Senior church graduates of Trinity College, Dublin have reacted with disappointment and anger at the college’s decision to remove the Bible from its official insignia, in a new branding initiative.
The eminent institution, founded in 1592 by Queen Elizabeth I as the College of the Holy and Undivided Trinity, is taking religious symbolism out of its official crest.
The Bible is being replaced with “an open book” in what is described as “a deliberate and symbolic change”.
Trinity graduate, the Rev Dr William Morton, Dean of Londonderry’s St Columb’s Church of Ireland cathedral, said it was “political correctness gone totally mad”.
“I am justifiably proud to have been a Trinity graduate, but this decision to remove the Bible from the insignia is extremely regrettable,” he said.
“It flies in the face of the whole history and tradition of TCD as an ancient seat of learning. It is like not being able to put up a Christmas tree in case of offending ethnic groups. It is absolutely ridiculous.”
Former Church of Ireland Dean of Belfast, the Rev Dr Houston McKelvey, who spent two years at Trinity, said: “The irony of a college dedicated to the Holy and Undivided Trinity being reluctant to have a Bible on its crest is beyond even the celebrated Dean Jonathan Swift’s satirical capability.”

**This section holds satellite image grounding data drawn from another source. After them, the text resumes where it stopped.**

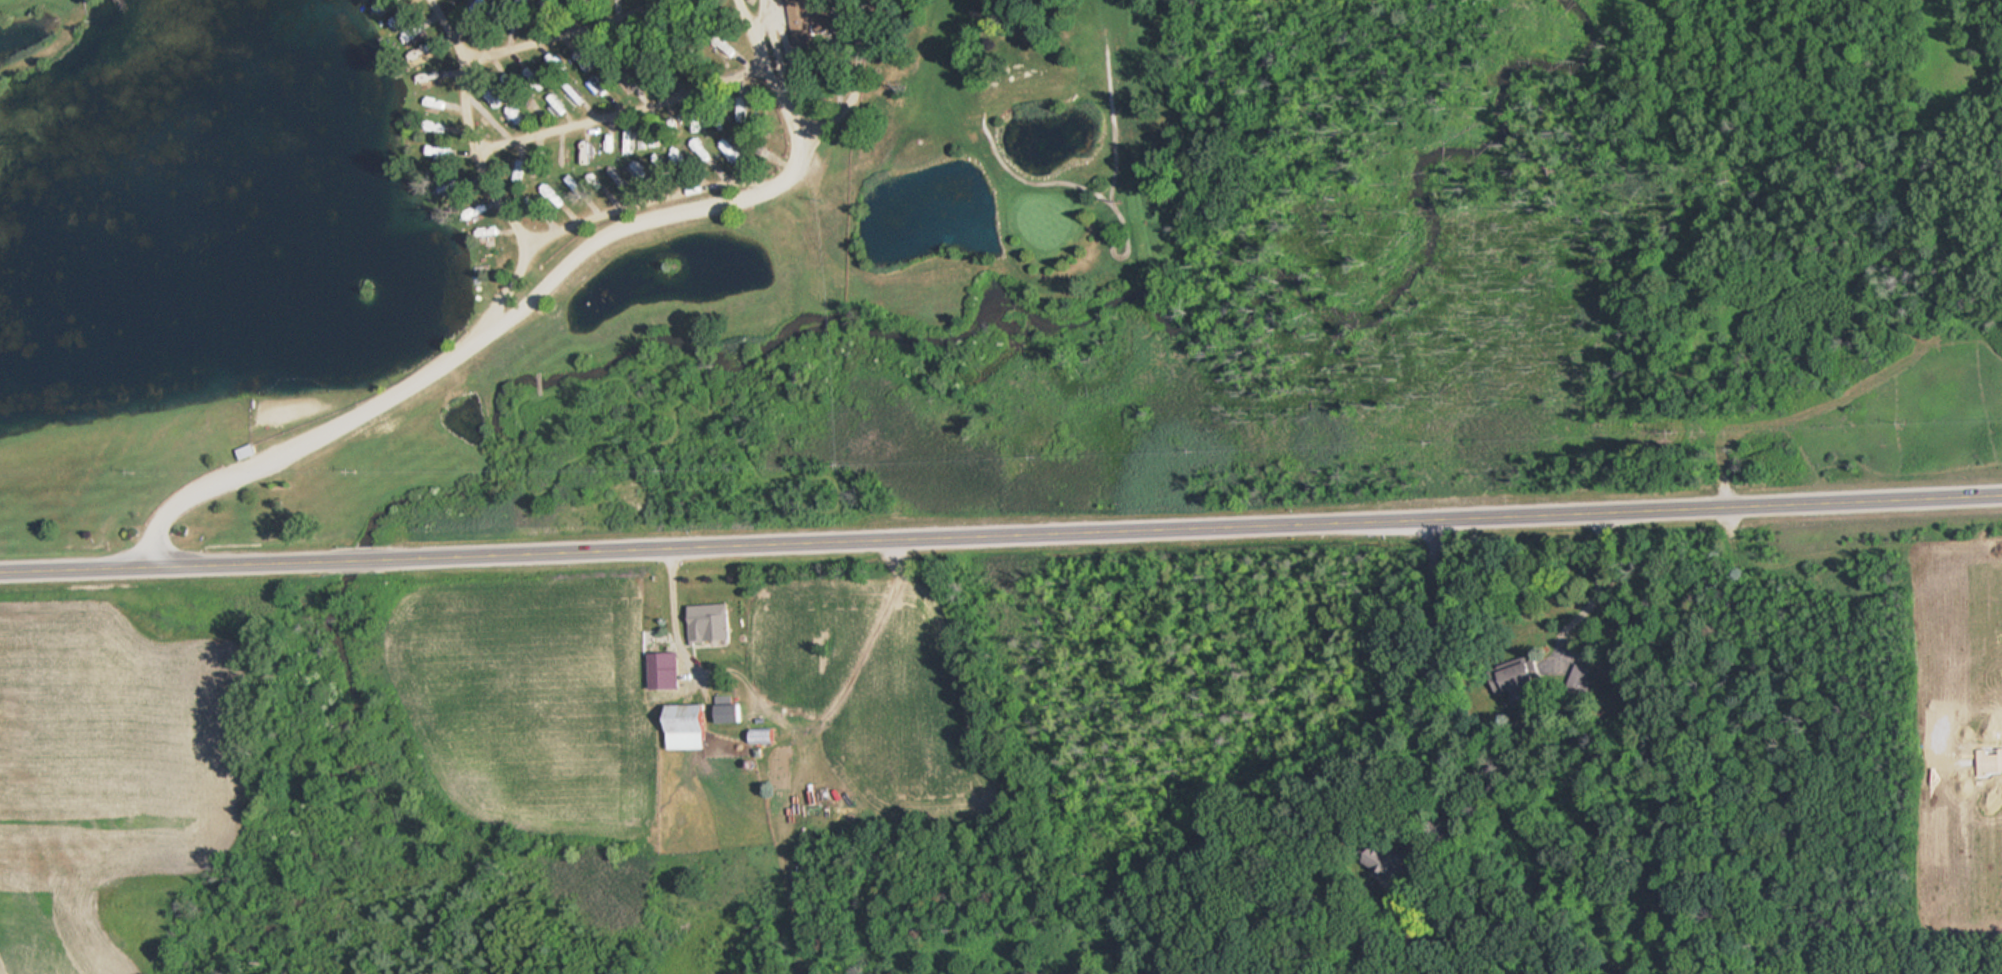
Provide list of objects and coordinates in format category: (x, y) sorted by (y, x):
building: (803, 23)
park: (586, 259)
road: (529, 301)
building: (249, 450)
road: (1001, 529)
building: (712, 621)
building: (666, 670)
building: (733, 713)
building: (692, 726)
building: (766, 736)
building: (1369, 869)

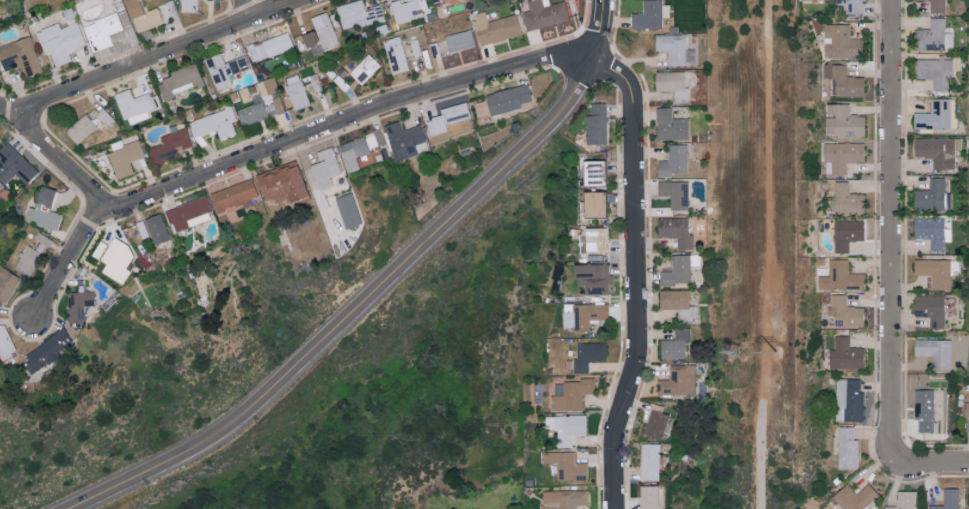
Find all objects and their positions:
building: (803, 0)
building: (189, 5)
building: (851, 6)
building: (936, 6)
building: (408, 9)
road: (244, 11)
building: (543, 13)
building: (358, 14)
building: (650, 14)
building: (142, 15)
building: (495, 27)
building: (324, 29)
building: (102, 31)
road: (604, 31)
building: (933, 36)
building: (309, 38)
building: (459, 40)
building: (60, 41)
building: (839, 41)
building: (270, 46)
building: (414, 47)
building: (673, 47)
building: (395, 55)
building: (19, 56)
road: (158, 57)
building: (365, 68)
building: (224, 69)
building: (934, 72)
building: (178, 81)
building: (846, 82)
building: (672, 84)
building: (296, 91)
building: (508, 98)
building: (262, 103)
building: (133, 105)
building: (454, 115)
building: (937, 115)
road: (344, 121)
building: (842, 121)
building: (596, 124)
building: (214, 125)
building: (670, 125)
building: (435, 126)
building: (80, 128)
building: (404, 139)
building: (171, 145)
building: (359, 148)
building: (938, 150)
road: (52, 154)
building: (840, 156)
building: (124, 157)
building: (673, 161)
building: (14, 165)
building: (325, 168)
building: (593, 173)
building: (282, 183)
building: (674, 193)
building: (233, 195)
building: (932, 196)
building: (846, 198)
building: (594, 204)
building: (43, 210)
building: (348, 210)
building: (186, 213)
road: (892, 224)
building: (156, 228)
building: (142, 229)
building: (676, 231)
building: (932, 232)
building: (846, 234)
building: (43, 239)
building: (596, 240)
road: (763, 254)
park: (762, 256)
building: (28, 260)
building: (116, 260)
road: (67, 262)
building: (679, 269)
building: (934, 272)
road: (636, 277)
building: (840, 277)
building: (592, 278)
building: (7, 283)
building: (673, 299)
building: (78, 304)
building: (930, 309)
road: (358, 310)
building: (845, 312)
building: (582, 314)
building: (674, 345)
building: (48, 351)
building: (935, 352)
power tower: (778, 353)
power tower: (735, 354)
building: (845, 354)
building: (588, 355)
park: (308, 372)
building: (678, 381)
building: (571, 393)
building: (850, 398)
building: (966, 408)
building: (923, 409)
building: (656, 421)
building: (566, 426)
building: (846, 447)
building: (650, 460)
building: (565, 464)
road: (925, 464)
building: (649, 496)
building: (854, 496)
building: (569, 499)
building: (947, 499)
building: (904, 500)

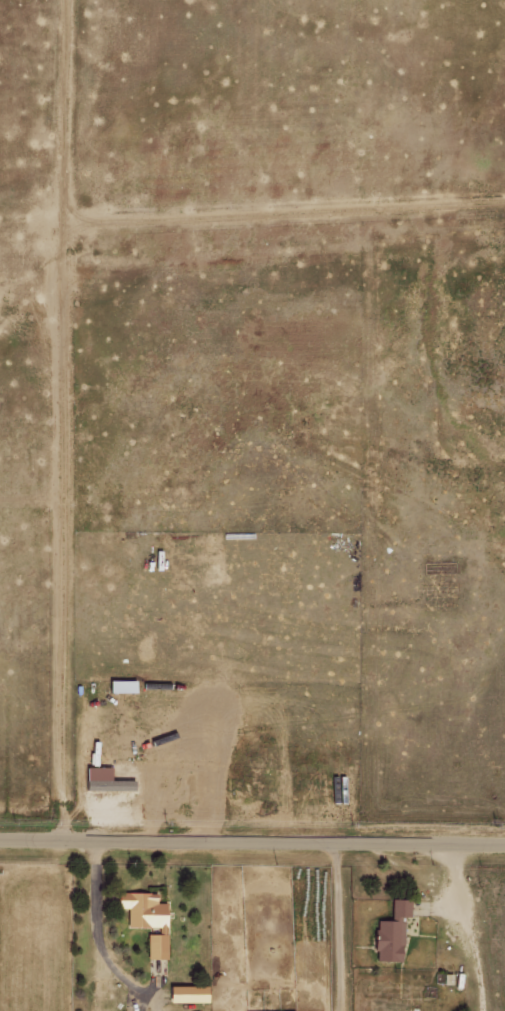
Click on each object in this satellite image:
building: (109, 784)
road: (252, 837)
building: (147, 919)
building: (390, 932)
building: (187, 994)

Other Church of Ireland clergy, including Cork bishop Paul Colton, criticised the Trinity board for failure to consult and its disregard for the foundation of a college as a place to train Anglican clergy, and also the contribution of Anglican scholarship to the college.
The college previously told staff and students it would retain the Bible, with other long-standing symbols: the lion, castle and harp.
However, a college memo confirms the Bible will be replaced by an open book “to signify the tradition of scholarship which should be accessible to all”.
The aim is to create “a more forward-looking image”, along with the college’s planned new brand name – Trinity College, the University of Dublin, which is to be used instead of TCD. Colouring in the new logo, to be unveiled in September, will change from five to two – blue and white.
For most of its 422-year life span, Trinity has had a strongly Christian ethos, with a Protestant Reformed tradition.